Подъехав ближе, он увидел, что это были высокий мужчина, маленькая женщина, юноша почти такого же роста, что мужчина, и двое ребятишек. Их бедность бросалась в глаза: никакой поклажи и одеты в тряпье. Мужчина был крупный, но изможденный, то ли изнурительной болезнью, то ли голодом. Он с беспокойством взглянул на Филипа и, что-то забормотав, прижал поближе к себе детей. Сначала Филип принял мужчину за пятидесятилетнего старика, но теперь видел, что ему за тридцать, а на лице застыла тревога.

– Ох ты, монах! – воскликнула женщина.

Филип строго посмотрел на нее.

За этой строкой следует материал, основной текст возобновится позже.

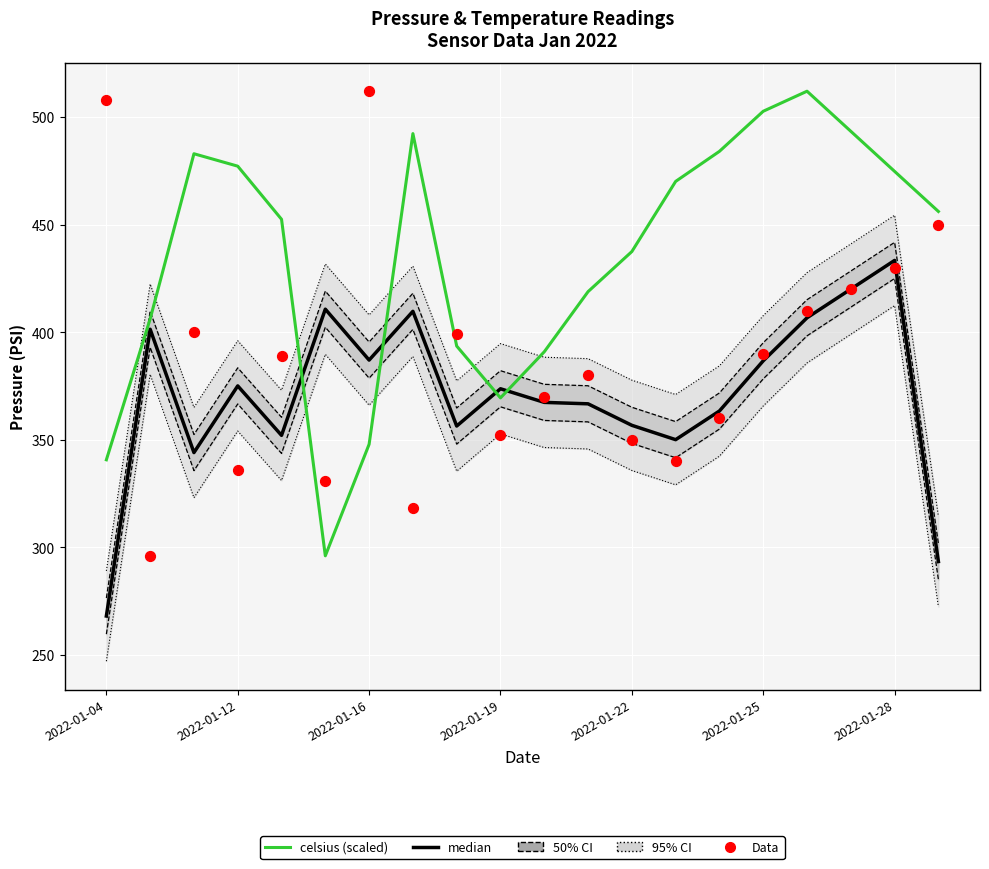

Is the value of Data (PSI) at 8 greater than the value of 50% CI (PSI ±1σ) at 12?

Yes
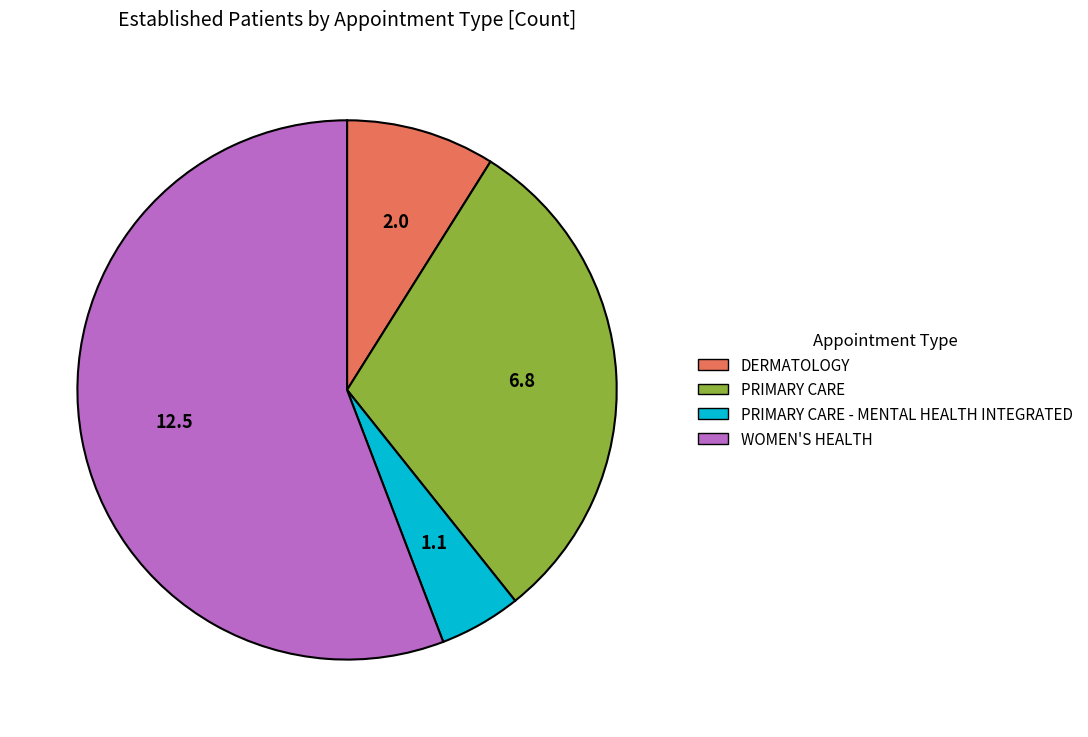

Is there any slice that represents more than half of the pie?

Yes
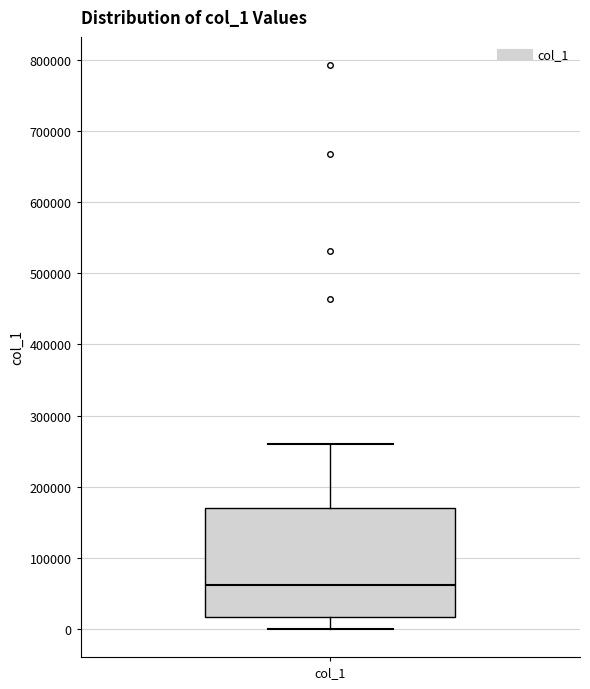

Where is the upper edge of the box for col_1 on the y-axis? The values are not printed on the chart, so give them approximately, as read against the axis.

170000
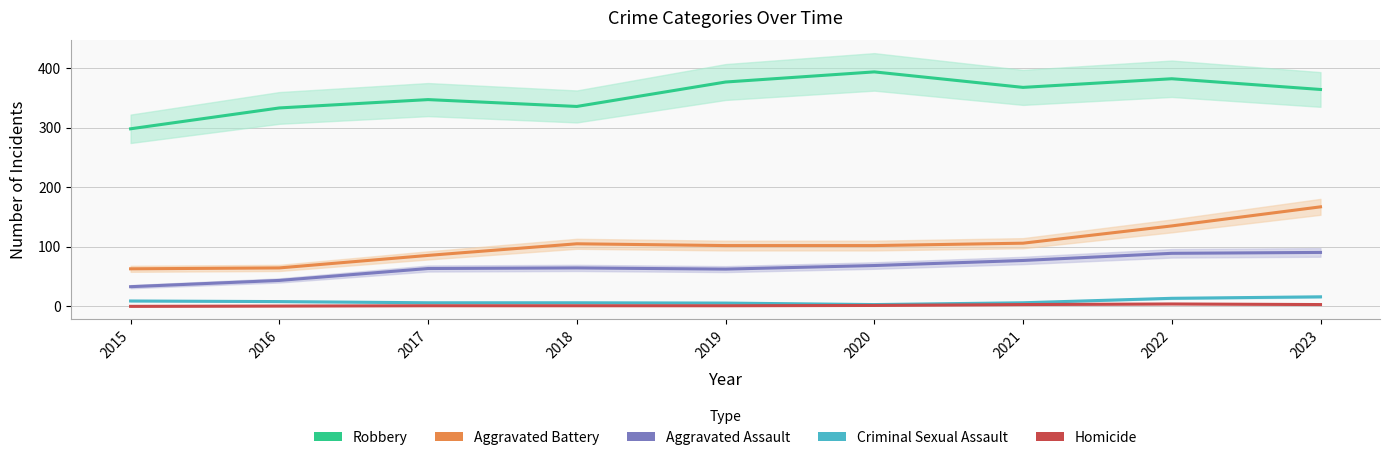

How many interior local peaks does the Aggravated Battery series have?

1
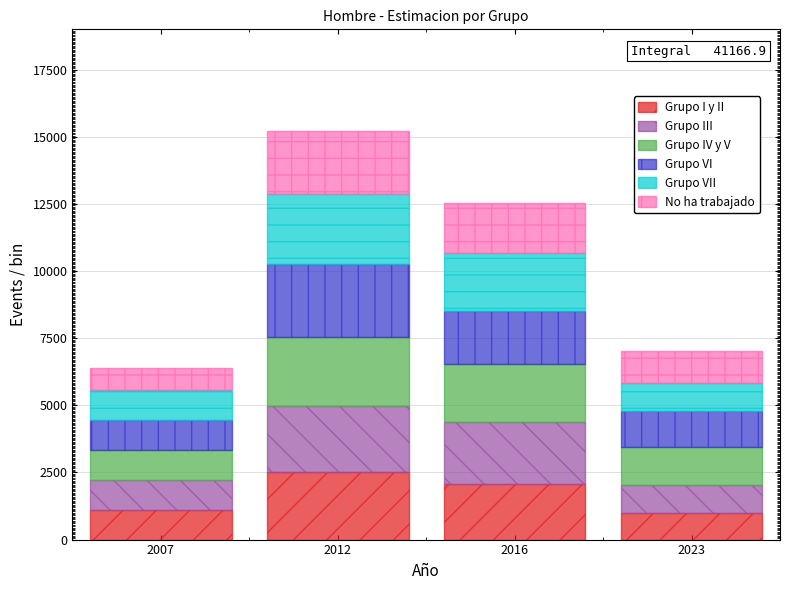

Reading right to left, list the values for the Grupo I y II series.

2023=997.6	2016=2055.1	2012=2505.8	2007=1102.3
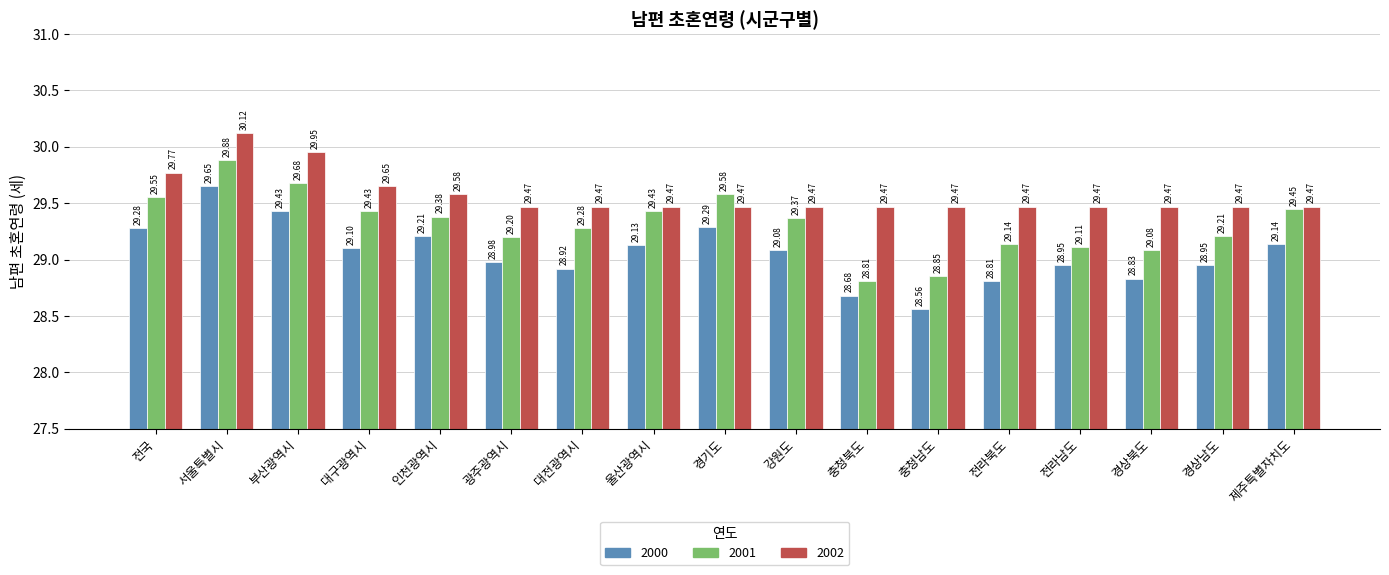

What is the value of the 2002 bar at the 17th from the left?

29.5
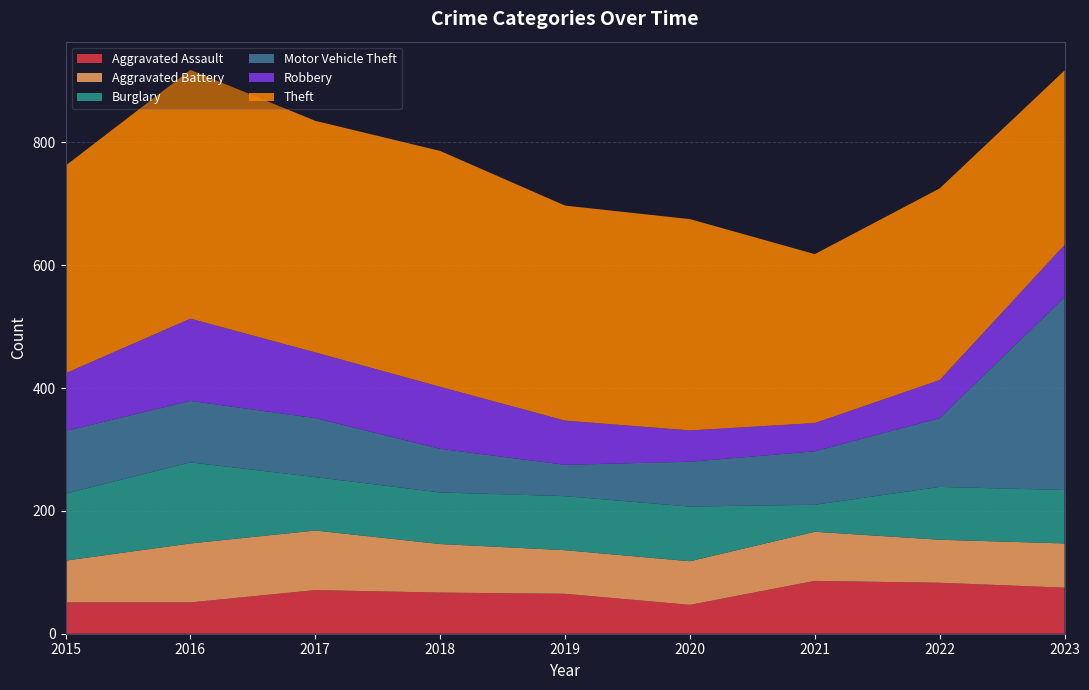

Reading left to right, transcribe all the data shown in this chart.

Aggravated Assault: 2015=51	2016=51	2017=71	2018=67	2019=65	2020=47	2021=86	2022=83	2023=75
Aggravated Battery: 2015=68	2016=96	2017=97	2018=79	2019=71	2020=71	2021=80	2022=70	2023=72
Burglary: 2015=109	2016=132	2017=87	2018=84	2019=88	2020=89	2021=44	2022=86	2023=87
Motor Vehicle Theft: 2015=102	2016=100	2017=96	2018=71	2019=51	2020=73	2021=87	2022=112	2023=314
Robbery: 2015=94	2016=134	2017=107	2018=101	2019=72	2020=51	2021=46	2022=62	2023=85
Theft: 2015=338	2016=405	2017=377	2018=384	2019=350	2020=344	2021=275	2022=312	2023=284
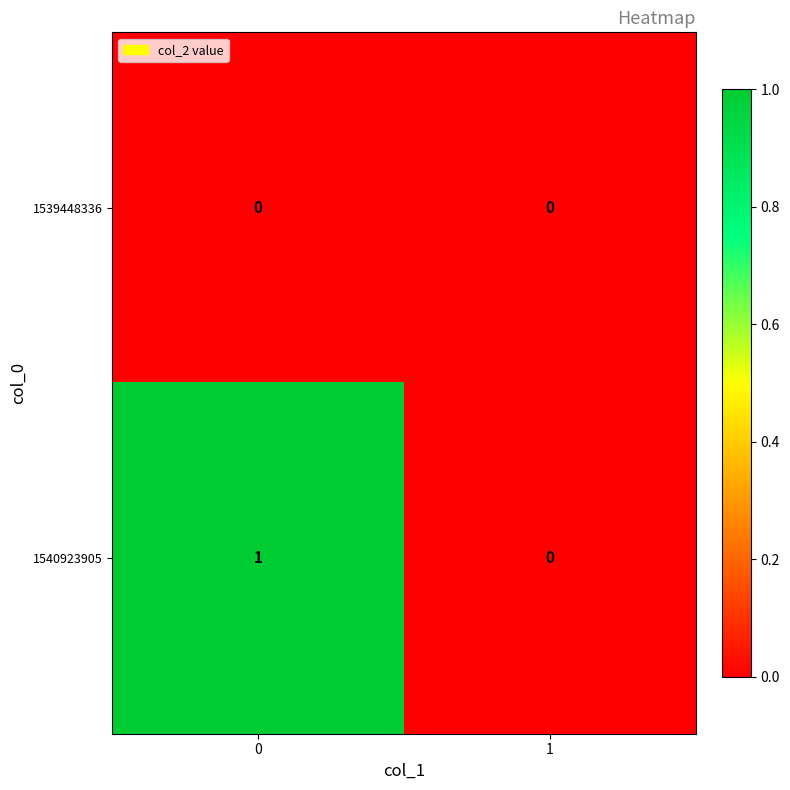

What is the spread (max minus min) of values at 0?

1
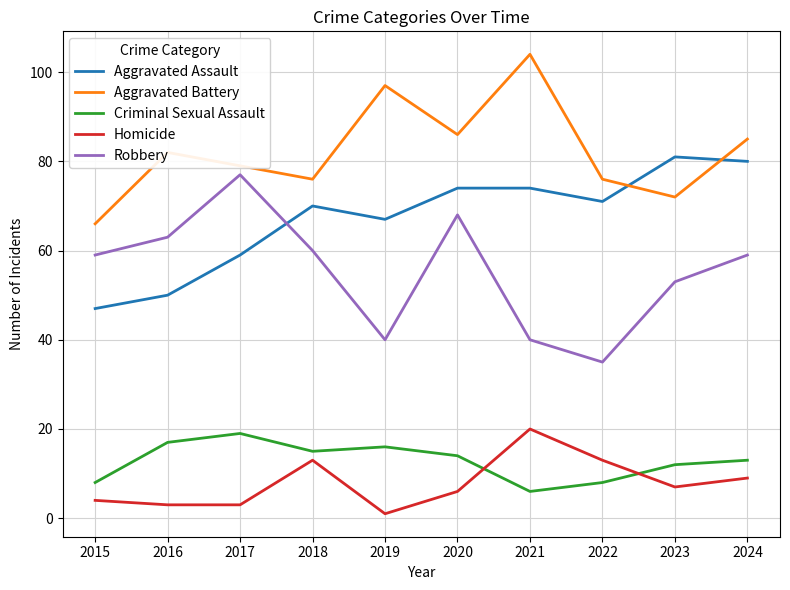

What is the difference between the highest and lowest values at 2017?

76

Женщина должна молчать до тех пор, пока не заговорит муж, и хотя не скажешь, что «монах» звучит грубо, вежливее было бы сказать «брат» или «отче». Женщина была лет на десять моложе, и ее глубоко сидящие золотистые глаза делали ее внешность весьма привлекательной. Но от нее как будто исходила опасность.

– Добрый день, отче, – поздоровался мужчина, словно извиняясь за бесцеремонность жены.

– Благослови тебя Господь, – миролюбиво ответил Филип. – Ты кто?

– Том, мастер-строитель, ищу работу.

– И, вижу, не можешь найти.

– Это правда.

Филип кивнул. Обычная история. Ремесленники-строители часто вынуждены пускаться на поиски работы и никак не могут ее найти, так как новые дома строят немногие. Такие мастера нередко останавливались на ночлег в монастырях. Если недавно закончили работу, уходя, они оставляли щедрое подношение, а тщетно побродив по дорогам, порой так нищали, что и предложить-то ничего не могли. Но милосердие обязывает каждому давать приют.

Крайняя бедность этого человека бросалась в глаза, хотя жена его выглядела не так уж плохо.

– Что ж, – сказал Филип, – сейчас время обеда, и у меня в суме есть кое-что съестное, а делиться с ближним – святая обязанность, так что, если ты и твоя семья не побрезгуете разделить со мной трапезу, на том свете мне зачтется, да и вам хуже не будет.

– Ты очень добр, отче, – сказал Том и взглянул на женщину. Она чуть заметно пожала плечами, затем кивнула, и он, более не колеблясь, добавил: – Мы с благодарностью принимаем приглашение.

– Не меня – Бога благодарите, – привычно ответил Филип.

– Благодарить надо крестьян, что платят церковную десятину, – подала голос женщина.

«Ну и язва», – подумал Филип, но промолчал.

Они остановились на небольшой поляне, где лошадка Филипа могла пощипать жухлую зимнюю траву. Втайне он был рад представившейся возможности отсрочить опасный разговор с епископом. Строитель сказал, что тоже направляется в епископский дворец в надежде, что там требуются мастера для ремонта или же для строительных работ. Пока они беседовали, Филип тайком изучал семейство. Женщина казалась слишком молодой, чтобы быть матерью старшего парня. Он выглядел как теленок, большой и неуклюжий, и имел довольно глупый вид. Другой мальчик, помладше, смотрелся очень странно: у него были морковного цвета волосы, белоснежная кожа и ярко-зеленые глаза навыкате. Манера не моргая рассматривать вещи с отсутствующим выражением лица напомнила Филипу беднягу Джонни Восемь Пенсов, но, в отличие от Джонни, взгляд мальчика был удивительно взрослым и проницательным. Похоже, это такой же смутьян, как и его мать. Третьим ребенком была девочка лет шести. Время от времени она начинала хныкать, и тогда отец, смотревший на нее с ласковым участием, не говоря ни слова, тихонько ее похлопывал, стараясь утешить. Было видно, что он ее обожает. Один раз, будто случайно, он прикоснулся к своей жене, и Филип заметил, как в их взглядах вспыхнуло желание.